(What to do) Return each line of the data below exactly, omitting any pictures.

═══ Data in this exercise ═══

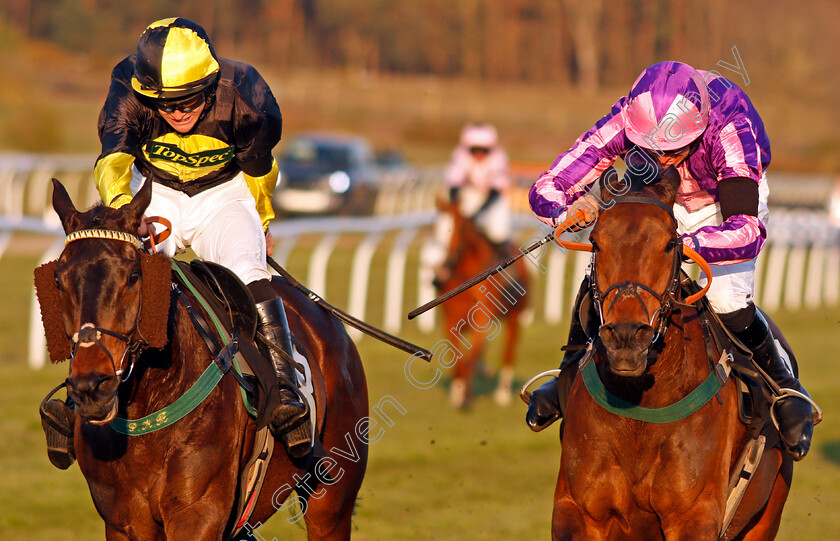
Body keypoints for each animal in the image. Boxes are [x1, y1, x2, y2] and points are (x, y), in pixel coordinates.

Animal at [38, 179, 368, 536]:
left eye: (134, 275)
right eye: (58, 280)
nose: (91, 388)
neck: (149, 403)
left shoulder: (198, 513)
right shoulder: (123, 522)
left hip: (331, 500)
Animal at [436, 200, 528, 408]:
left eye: (460, 227)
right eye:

═══

(Solution to the problem)
Body keypoints for each animal in the image. Boxes are [x1, y1, x2, y2] and points are (x, y), in pixel coordinates.

Animal at [38, 179, 368, 536]:
left eye: (134, 275)
right eye: (58, 280)
nose: (91, 388)
neck: (149, 403)
left shoulder: (198, 513)
right shoulder: (123, 522)
left hip: (331, 500)
Animal at [436, 200, 528, 408]:
left eye: (460, 227)
right eye:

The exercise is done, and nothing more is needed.